At the moment, our electricity industry has an excellent plan developed by AEMO which you can easily get behind and help drive instead of dragging your feet over.  In other sectors, you need to work with those who are driving change, not just announce scattergun interventions. 

For instance, in transport it’s great to see some initiatives supporting the roll-out of EVs but we could do so much more on that (for instance, converting the entire government fleet, and introducing emissions standards that reward low- or no-emission vehicles) as well as pay attention to supporting active and public transport to reduce our car-dependence. 

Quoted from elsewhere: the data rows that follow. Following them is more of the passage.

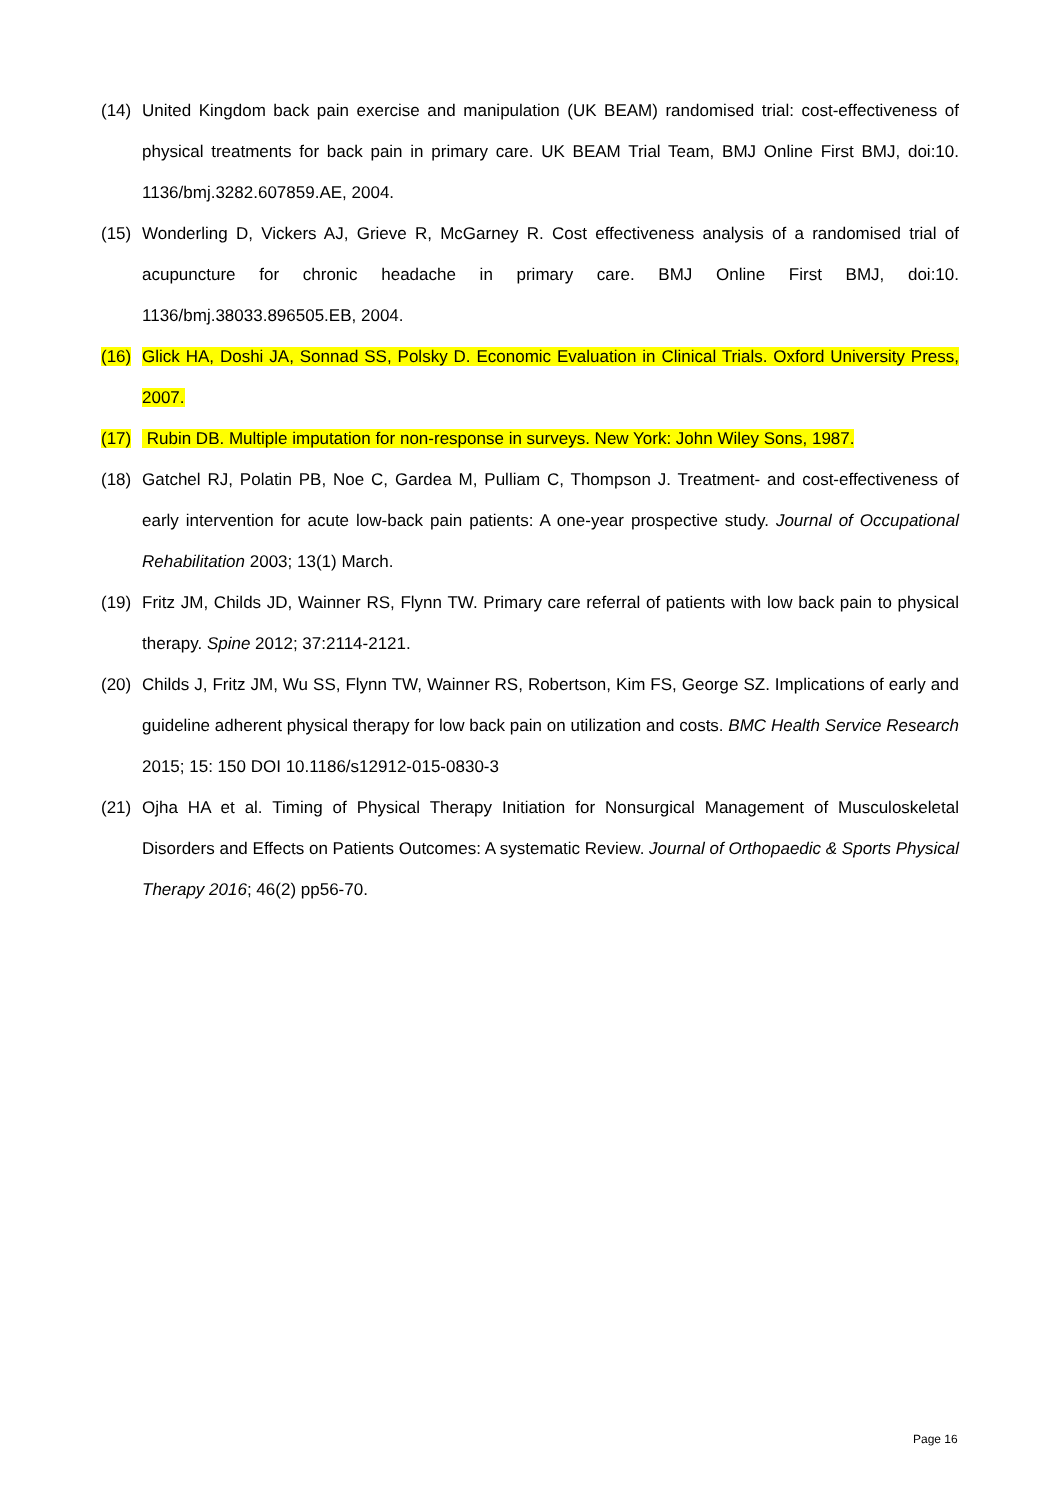(14) United Kingdom back pain exercise and manipulation (UK BEAM) randomised trial: cost-effectiveness of physical treatments for back pain in primary care. UK BEAM Trial Team, BMJ Online First BMJ, doi:10. 1136/bmj.3282.607859.AE, 2004.
(15) Wonderling D, Vickers AJ, Grieve R, McGarney R. Cost effectiveness analysis of a randomised trial of acupuncture for chronic headache in primary care. BMJ Online First BMJ, doi:10. 1136/bmj.38033.896505.EB, 2004.
(16) Glick HA, Doshi JA, Sonnad SS, Polsky D. Economic Evaluation in Clinical Trials. Oxford University Press, 2007.
(17) Rubin DB. Multiple imputation for non-response in surveys. New York: John Wiley Sons, 1987.
(18) Gatchel RJ, Polatin PB, Noe C, Gardea M, Pulliam C, Thompson J. Treatment- and cost-effectiveness of early intervention for acute low-back pain patients: A one-year prospective study. Journal of Occupational Rehabilitation 2003; 13(1) March.
(19) Fritz JM, Childs JD, Wainner RS, Flynn TW. Primary care referral of patients with low back pain to physical therapy. Spine 2012; 37:2114-2121.
(20) Childs J, Fritz JM, Wu SS, Flynn TW, Wainner RS, Robertson, Kim FS, George SZ. Implications of early and guideline adherent physical therapy for low back pain on utilization and costs. BMC Health Service Research 2015; 15: 150 DOI 10.1186/s12912-015-0830-3
(21) Ojha HA et al. Timing of Physical Therapy Initiation for Nonsurgical Management of Musculoskeletal Disorders and Effects on Patients Outcomes: A systematic Review. Journal of Orthopaedic & Sports Physical Therapy 2016; 46(2) pp56-70.
Page 16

In agriculture you can work with those in bodies like the Meat and Livestock Corporation, the National Farmers Federation and Farmers for Climate Action to work out what support they need to reduce their impact.  In construction you can work with our housing peak bodies to use the Building Code to continue to drive up expectations of energy efficiency in materials, construction and operation of buildings.  Each sector and industry needs its own plan.

A just transition

Of course we all know that there are people and communities who rely on fossil fuels for their livelihoods.  We need to stop pretending that these jobs and industries can go on indefinitely.  The workers and communities know it can’t.  We need to start working with them to help them develop what comes next, to develop the new industries and new jobs to replace the ones they will lose.  They shouldn’t simply be abandoned to the vagaries of the global market.

Adaptation

I started this letter talking about extreme weather and the impacts of climate change.  These will get somewhat worse even if we and the rest of the world act quickly to reduce our emissions.  If we don’t, they will get dramatically worse.  While we are working to avoid the worst-case scenario, we need to be working with communities around the nation to build resilience – to adapt infrastructure for the new normal and build our disaster response capabilities and preparedness.  In my suburb we need to be as flood-resilient as we can be, lifting our houses above the flood line and ready to respond when needed.  Many people will need help to do this – technical help and advice, financial help. 

Global leader not laggard

My final point – we need to start turning up to the COP conferences, starting with COP27 on Egypt,
ready to be leaders for change.  Instead of blocking progress on key aspects of the Paris accords we need to be finding solutions to the blockages.  Instead of staying out of treaties and coalitions to drive faster cuts we need to be enthusiastic in joining those that exist and promoting new ones.  To signal our seriousness, we need to stop peppering our delegations with fossil fuel executives and sponsoring fossil fuel promotions, and instead showcase innovative zero- or negative-emissions technologies and projects.  We need to put our energy behind increased ambition and momentum across the globe


Let’s make 2022 the year we end the climate wars and replace them with a climate championship in which the winner is the party that can do the most, the fastest.  Our communities, and our children and grandchildren, are depending on it.